- _Work to complete_
Write out each record exactly as it stands. No pictures belong in the copy.

===== Material for this task

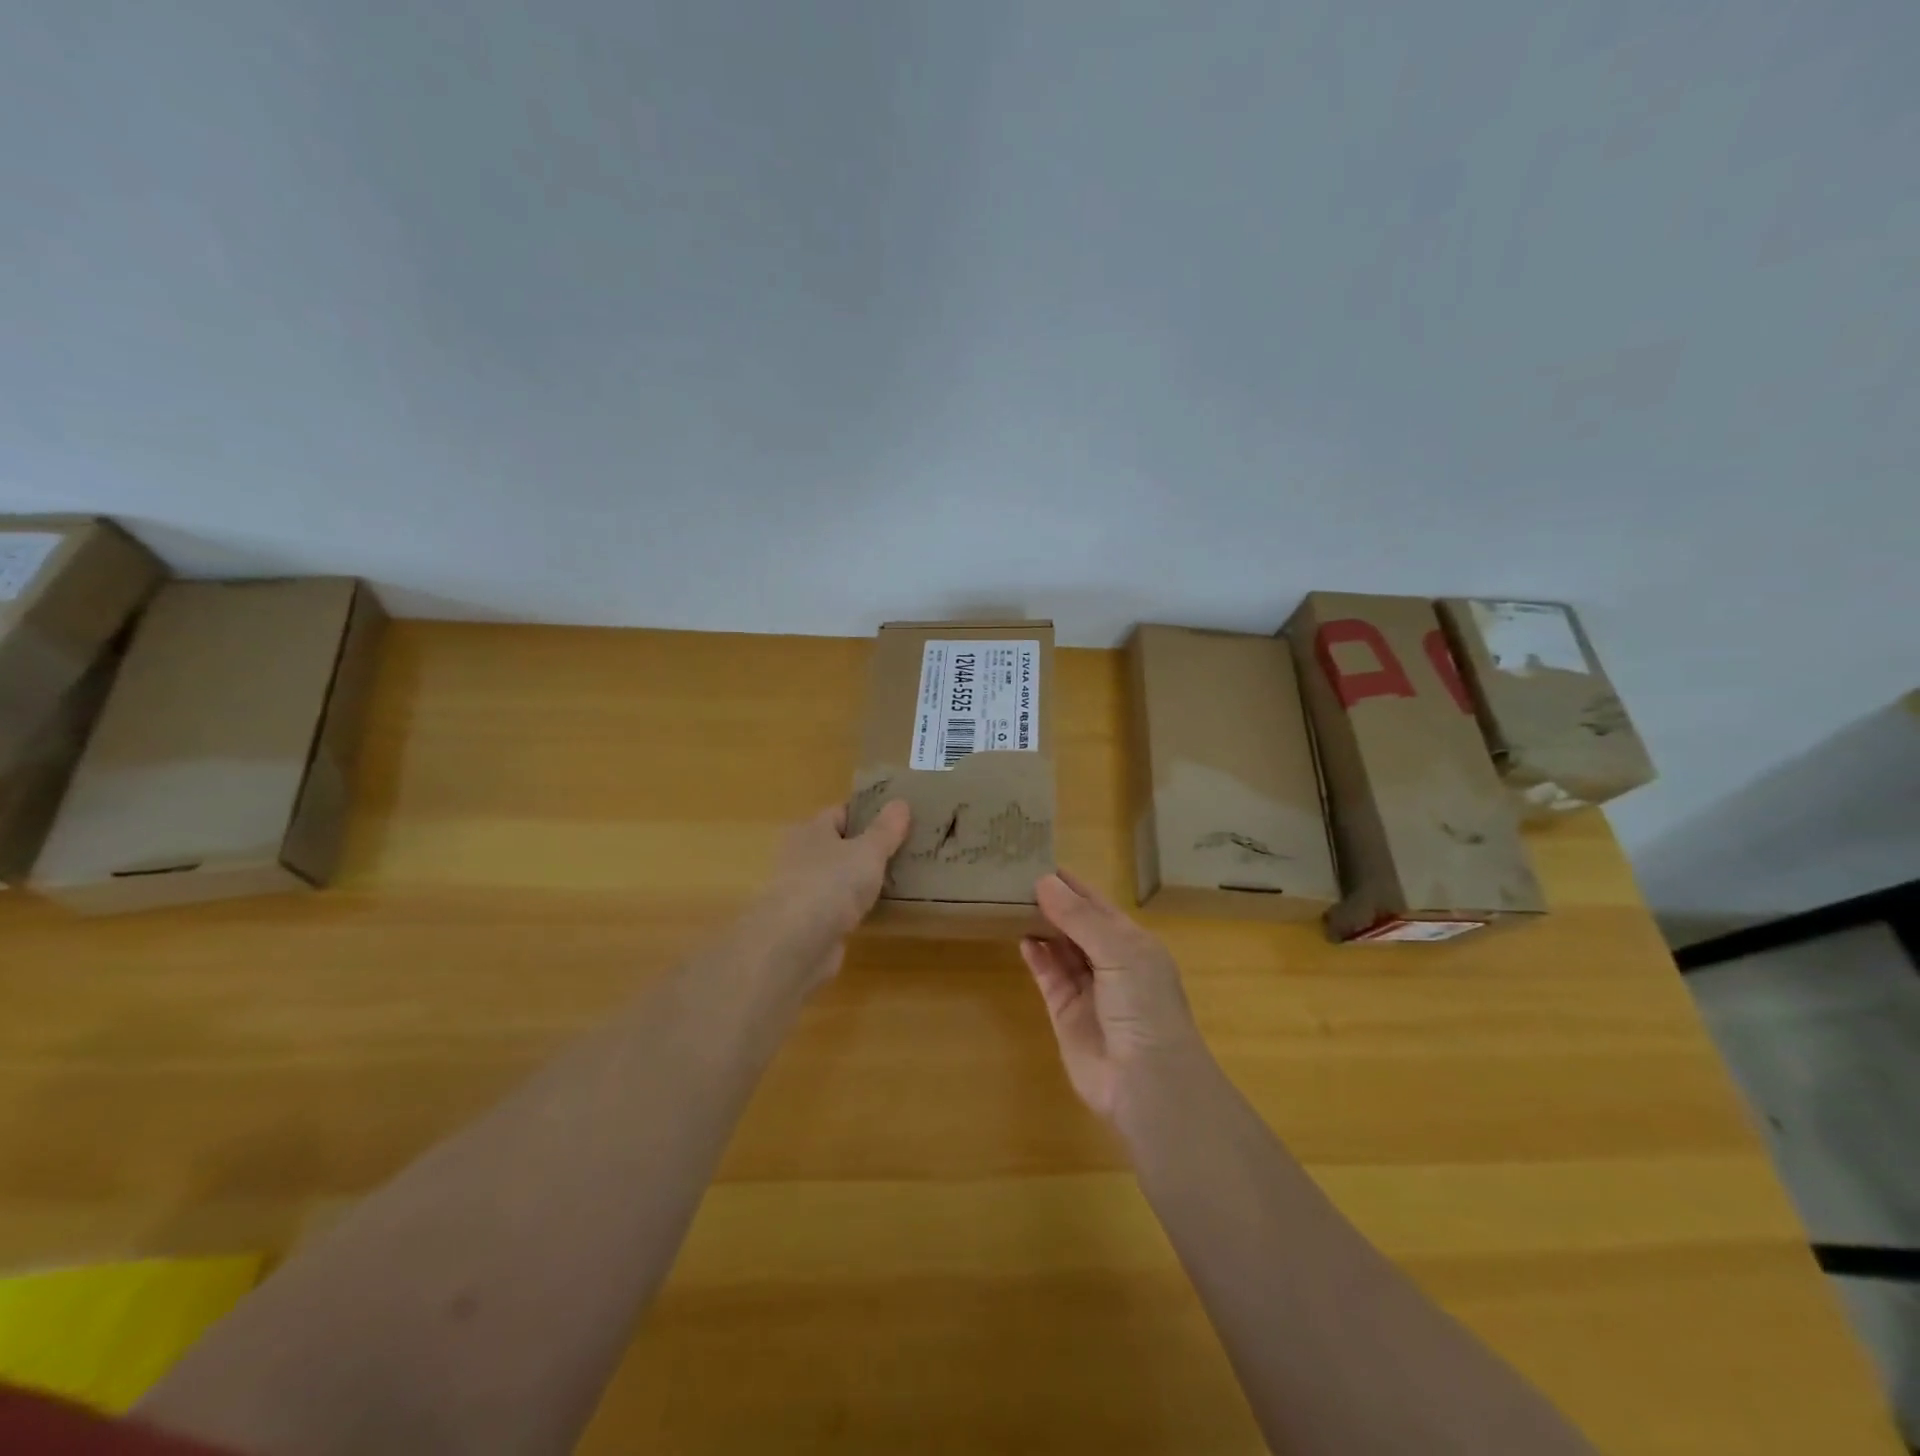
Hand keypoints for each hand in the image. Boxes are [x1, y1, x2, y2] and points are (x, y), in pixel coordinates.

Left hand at [749, 800, 910, 989]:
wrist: (795, 945)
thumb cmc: (830, 884)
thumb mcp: (867, 851)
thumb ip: (885, 829)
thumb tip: (900, 802)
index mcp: (811, 831)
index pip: (840, 813)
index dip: (867, 813)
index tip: (898, 818)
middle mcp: (802, 857)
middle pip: (840, 846)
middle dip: (868, 848)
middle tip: (906, 849)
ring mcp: (805, 893)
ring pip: (841, 879)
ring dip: (863, 881)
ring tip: (902, 879)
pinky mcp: (811, 925)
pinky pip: (841, 908)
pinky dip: (858, 908)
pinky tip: (883, 911)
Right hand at [1019, 871, 1206, 1121]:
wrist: (1147, 1082)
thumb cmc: (1143, 1006)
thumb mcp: (1118, 951)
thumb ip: (1079, 917)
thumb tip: (1043, 881)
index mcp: (1132, 942)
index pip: (1097, 904)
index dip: (1071, 884)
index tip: (1038, 860)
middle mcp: (1110, 961)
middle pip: (1075, 924)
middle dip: (1051, 902)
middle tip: (1013, 878)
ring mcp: (1087, 988)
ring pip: (1059, 948)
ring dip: (1039, 926)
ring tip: (1009, 901)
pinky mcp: (1065, 1013)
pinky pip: (1048, 977)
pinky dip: (1036, 957)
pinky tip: (1021, 938)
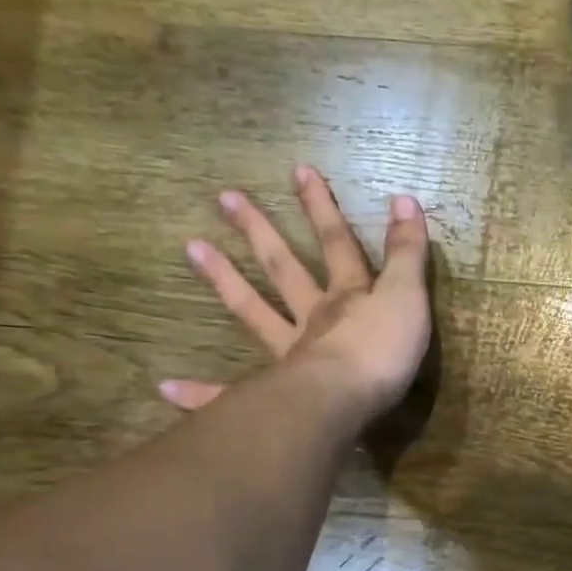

==========

- _Written answer_
Hand keypoints for each hand in the image. Boxes are [x1, y1, x2, y2] and points are (x, y), in pixel coordinates.

Left hand at [749, 800, 910, 989]:
wrist: (795, 945)
thumb cmc: (830, 884)
thumb mcp: (867, 851)
thumb ip: (885, 829)
thumb tip: (900, 802)
index mcp: (811, 831)
index pip: (840, 813)
index dip: (867, 813)
index tip: (898, 818)
middle mcp: (802, 857)
middle pip: (840, 846)
middle dip: (868, 848)
middle tip: (906, 849)
ring mcp: (805, 893)
ring pip: (841, 879)
ring dip: (863, 881)
ring tip: (902, 879)
pinky mcp: (811, 925)
pinky pip: (841, 908)
pinky dip: (858, 908)
pinky tip: (883, 911)
Right hand at [1019, 871, 1206, 1121]:
wrist: (1147, 1082)
thumb cmc: (1143, 1006)
thumb mcp: (1118, 951)
thumb ip: (1079, 917)
thumb tip: (1043, 881)
index mcp: (1132, 942)
index pip: (1097, 904)
index dip: (1071, 884)
index tip: (1038, 860)
middle mcp: (1110, 961)
middle pip: (1075, 924)
middle dip: (1051, 902)
middle tip: (1013, 878)
ring mcp: (1087, 988)
ring pip: (1059, 948)
ring dip: (1039, 926)
ring tip: (1009, 901)
pinky mcp: (1065, 1013)
pinky pip: (1048, 977)
pinky dip: (1036, 957)
pinky tip: (1021, 938)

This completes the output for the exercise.